====== Records supplied ======

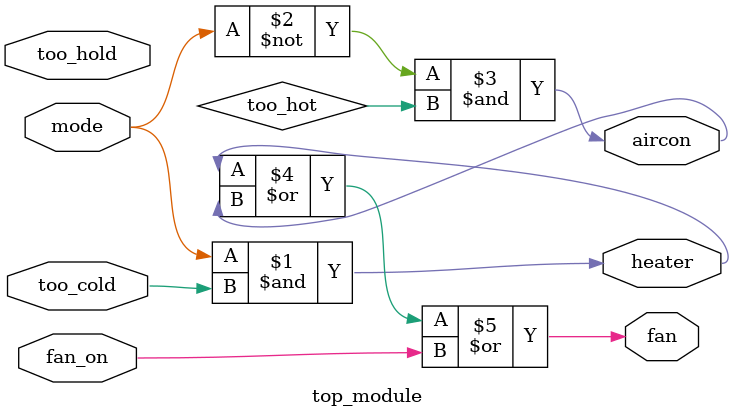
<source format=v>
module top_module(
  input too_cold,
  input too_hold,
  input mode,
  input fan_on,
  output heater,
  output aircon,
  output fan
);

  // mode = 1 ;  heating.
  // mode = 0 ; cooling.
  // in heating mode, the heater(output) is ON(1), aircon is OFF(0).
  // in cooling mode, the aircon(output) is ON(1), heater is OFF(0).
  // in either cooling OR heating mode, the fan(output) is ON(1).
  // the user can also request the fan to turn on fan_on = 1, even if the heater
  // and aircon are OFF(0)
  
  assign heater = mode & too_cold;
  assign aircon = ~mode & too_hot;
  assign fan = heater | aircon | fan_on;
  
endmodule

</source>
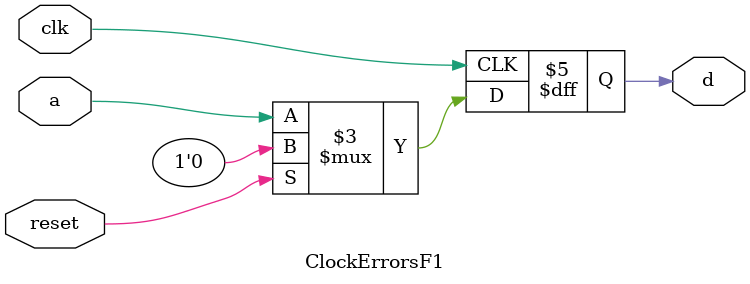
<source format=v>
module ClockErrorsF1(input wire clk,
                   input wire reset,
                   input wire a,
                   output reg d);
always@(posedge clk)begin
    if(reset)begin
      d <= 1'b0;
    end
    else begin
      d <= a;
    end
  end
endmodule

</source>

======

• Exercise brief
Copy all of the data above exactly. Leave out every picture.

• Solution
<source format=v>
module top_module(
  input too_cold,
  input too_hold,
  input mode,
  input fan_on,
  output heater,
  output aircon,
  output fan
);

  // mode = 1 ;  heating.
  // mode = 0 ; cooling.
  // in heating mode, the heater(output) is ON(1), aircon is OFF(0).
  // in cooling mode, the aircon(output) is ON(1), heater is OFF(0).
  // in either cooling OR heating mode, the fan(output) is ON(1).
  // the user can also request the fan to turn on fan_on = 1, even if the heater
  // and aircon are OFF(0)
  
  assign heater = mode & too_cold;
  assign aircon = ~mode & too_hot;
  assign fan = heater | aircon | fan_on;
  
endmodule

</source>
<source format=v>
module ClockErrorsF1(input wire clk,
                   input wire reset,
                   input wire a,
                   output reg d);
always@(posedge clk)begin
    if(reset)begin
      d <= 1'b0;
    end
    else begin
      d <= a;
    end
  end
endmodule

</source>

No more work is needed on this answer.